A survey implemented by the Portuguese Electoral Behaviour Project right after the local elections in 2001 and 2005 considered around 50% of the Portuguese inquired as “staunch electors”. Bourdain (2008) explains that these electors voted for the party they preferred and did not take into account other characteristics of the head candidate because they believed that being a representative of a given political party is the most important characteristic for policy outcomes. Such information alone made me expectant for some effect but, surprisingly, I do not find statistical evidence supporting this common belief, as mayors from different parties do not behave differently regarding the level of investment, tax revenues, nor managerial ability.

This finding is in line with Ferreira and Gyourko (2009) and Fiva et al. (2016) who use evidence from US cities and Norwegian municipalities to show that the mayor’s political affiliation does not affect the allocation of local public spending. They argue that most of the empirical models discussed are likely to predict less partisanship the more alike the residents of any jurisdiction are. Reasoning inspired in the theoretical framework set by Tiebout (1956) on local expenditures.

6 Conclusion

In local elections, voters choose between candidates by focusing on their personal attributes. They believe that, once a mayor is elected, its characteristics will affect the economic performance of the municipality and consequently their private welfare. I use a GLS approach to study the impact of mayors’ age, gender, education, occupation, tenure and political affiliation on municipalities’ policy outcomes, namely public investment, tax revenues, debt, and budget balances.

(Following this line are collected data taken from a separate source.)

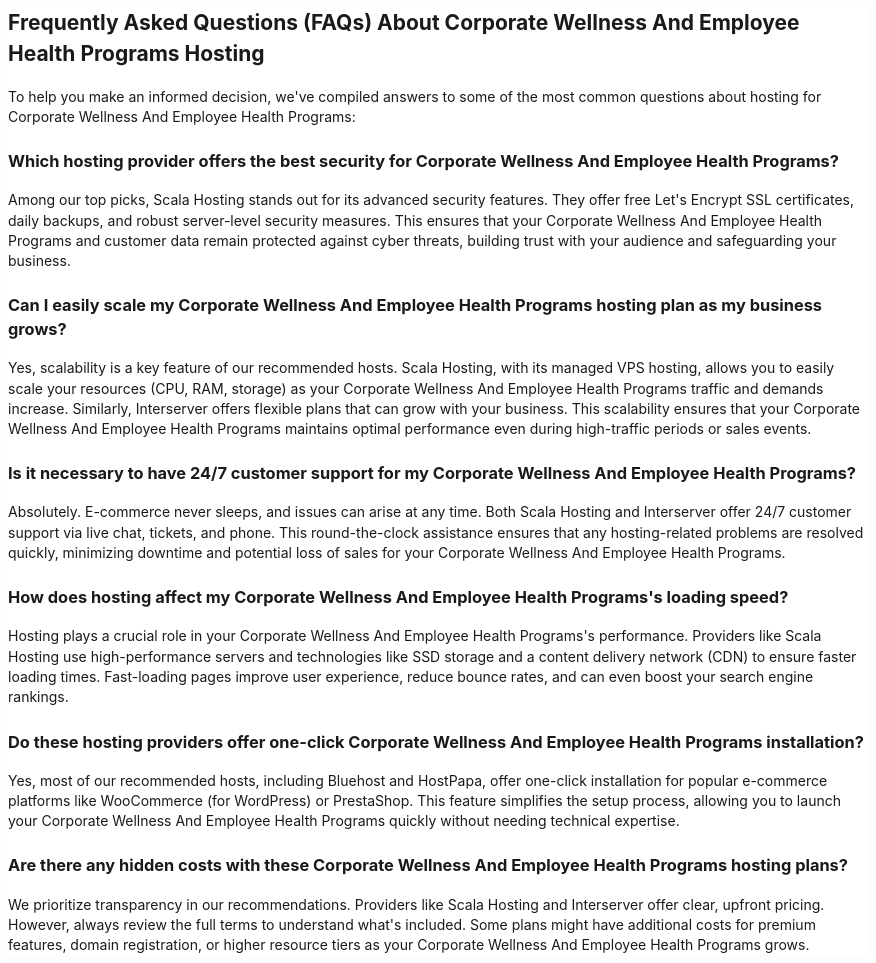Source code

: ## Frequently Asked Questions (FAQs) About Corporate Wellness And Employee Health Programs Hosting

To help you make an informed decision, we've compiled answers to some of the most common questions about hosting for Corporate Wellness And Employee Health Programs:

### Which hosting provider offers the best security for Corporate Wellness And Employee Health Programs? 
Among our top picks, Scala Hosting stands out for its advanced security features. They offer free Let's Encrypt SSL certificates, daily backups, and robust server-level security measures. This ensures that your Corporate Wellness And Employee Health Programs and customer data remain protected against cyber threats, building trust with your audience and safeguarding your business.

### Can I easily scale my Corporate Wellness And Employee Health Programs hosting plan as my business grows? 
Yes, scalability is a key feature of our recommended hosts. Scala Hosting, with its managed VPS hosting, allows you to easily scale your resources (CPU, RAM, storage) as your Corporate Wellness And Employee Health Programs traffic and demands increase. Similarly, Interserver offers flexible plans that can grow with your business. This scalability ensures that your Corporate Wellness And Employee Health Programs maintains optimal performance even during high-traffic periods or sales events.

### Is it necessary to have 24/7 customer support for my Corporate Wellness And Employee Health Programs? 
Absolutely. E-commerce never sleeps, and issues can arise at any time. Both Scala Hosting and Interserver offer 24/7 customer support via live chat, tickets, and phone. This round-the-clock assistance ensures that any hosting-related problems are resolved quickly, minimizing downtime and potential loss of sales for your Corporate Wellness And Employee Health Programs.

### How does hosting affect my Corporate Wellness And Employee Health Programs's loading speed? 
Hosting plays a crucial role in your Corporate Wellness And Employee Health Programs's performance. Providers like Scala Hosting use high-performance servers and technologies like SSD storage and a content delivery network (CDN) to ensure faster loading times. Fast-loading pages improve user experience, reduce bounce rates, and can even boost your search engine rankings.

### Do these hosting providers offer one-click Corporate Wellness And Employee Health Programs installation? 
Yes, most of our recommended hosts, including Bluehost and HostPapa, offer one-click installation for popular e-commerce platforms like WooCommerce (for WordPress) or PrestaShop. This feature simplifies the setup process, allowing you to launch your Corporate Wellness And Employee Health Programs quickly without needing technical expertise.

### Are there any hidden costs with these Corporate Wellness And Employee Health Programs hosting plans? 
We prioritize transparency in our recommendations. Providers like Scala Hosting and Interserver offer clear, upfront pricing. However, always review the full terms to understand what's included. Some plans might have additional costs for premium features, domain registration, or higher resource tiers as your Corporate Wellness And Employee Health Programs grows.
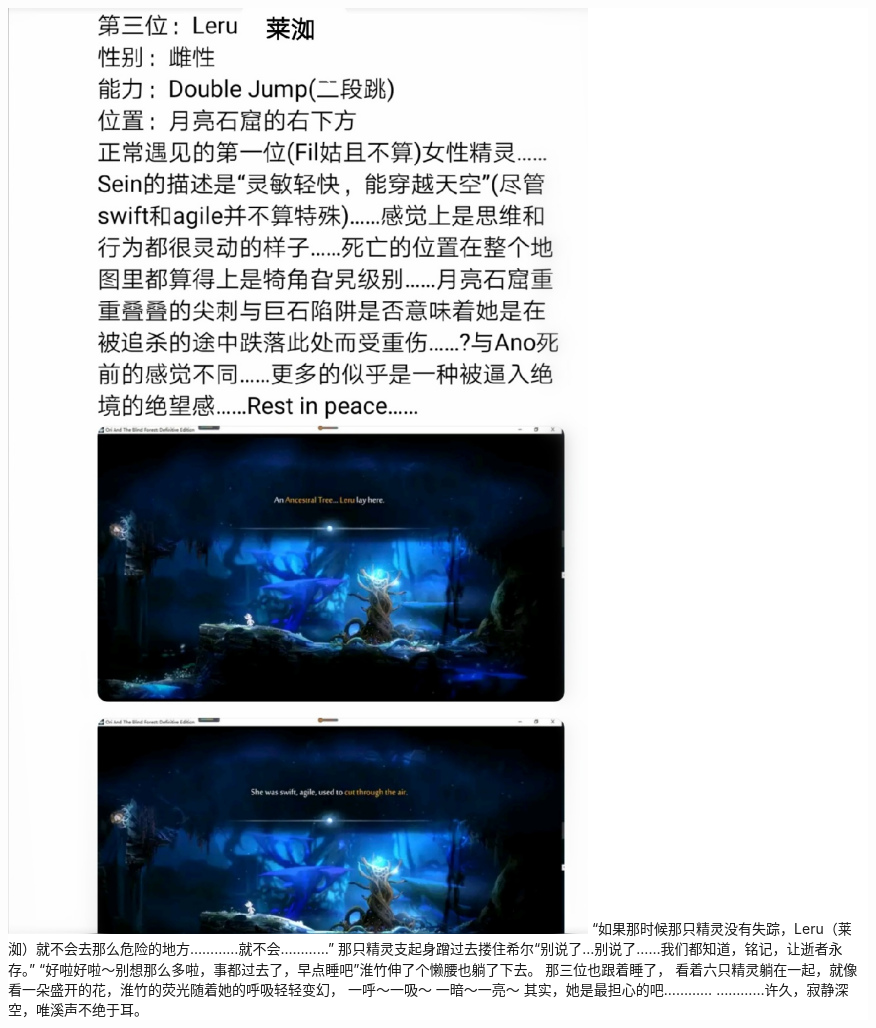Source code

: <img src="https://raw.githubusercontent.com/Windentropy/OriArticle/main/%E9%A3%8E%E7%AE%AB---%E9%9C%96%E9%93%83/%E5%9B%BE%E7%89%87/%E6%9E%97%E7%81%B5/1_4.jpg">  
“如果那时候那只精灵没有失踪，Leru（莱洳）就不会去那么危险的地方…………就不会…………”  
那只精灵支起身蹭过去搂住希尔“别说了…别说了……我们都知道，铭记，让逝者永存。”  
“好啦好啦～别想那么多啦，事都过去了，早点睡吧”淮竹伸了个懒腰也躺了下去。  
那三位也跟着睡了，  
看着六只精灵躺在一起，就像看一朵盛开的花，淮竹的荧光随着她的呼吸轻轻变幻，  
一呼～一吸～  
一暗～一亮～  
其实，她是最担心的吧…………  
…………许久，寂静深空，唯溪声不绝于耳。  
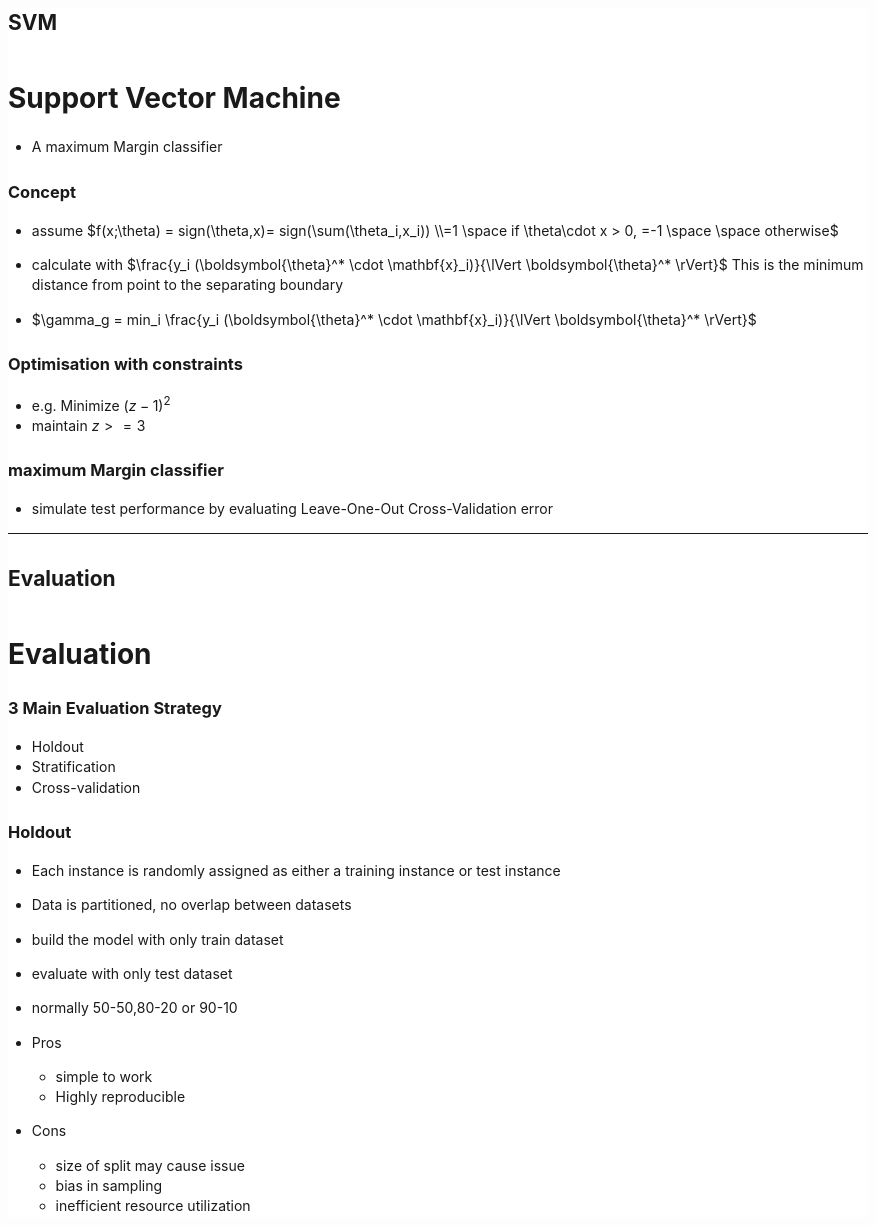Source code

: ## SVM

# Support Vector Machine
- A maximum Margin classifier



### Concept
- assume $f(x;\theta) = sign(\theta,x)= sign(\sum(\theta_i,x_i)) \\=1 \space if \theta\cdot x > 0, =-1 \space \space otherwise$

- calculate with $\frac{y_i (\boldsymbol{\theta}^* \cdot \mathbf{x}_i)}{\lVert \boldsymbol{\theta}^* \rVert}$ This is the minimum distance from point to the separating boundary
- $\gamma_g = min_i \frac{y_i (\boldsymbol{\theta}^* \cdot \mathbf{x}_i)}{\lVert \boldsymbol{\theta}^* \rVert}$

### Optimisation with constraints
- e.g. Minimize $(z-1)^2$
- maintain $z>=3$

### maximum Margin classifier
- simulate test performance by evaluating Leave-One-Out Cross-Validation error

---
## Evaluation

# Evaluation

### 3 Main Evaluation Strategy
- Holdout
- Stratification
- Cross-validation

### Holdout 
- Each instance is randomly assigned as either a training instance or test instance
- Data is partitioned, no overlap between datasets

- build the model with only train dataset
- evaluate with only test dataset
- normally 50-50,80-20 or 90-10

- Pros
    - simple to work 
    - Highly reproducible

- Cons
    - size of split may cause issue
    - bias in sampling
    - inefficient resource utilization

Portuguese mainland municipalities are all subject to the same regulatory environment and enjoy some political freedom. Moreover, mayors have substantial autonomy to make decisions and are made accountable for them. Thus, the data used in this study present a good setup to study such relationships.

I find that mayors’ age displays a “quasi-quadratic” relationship with debt levels, that mayors’ tenure and higher education positively affect the level of public investment, and that mayors’ occupation, when directly related to managing enterprises, has a positive impact on the amount of collected taxes. Contrarily to the electors’ belief, I do not find that mayors’ political affiliation influences any of the financial indicators studied.

These results make us question the way Portuguese electors vote by showing that, when voting for local government representatives, they should care about other characteristics among candidates besides their political affiliation.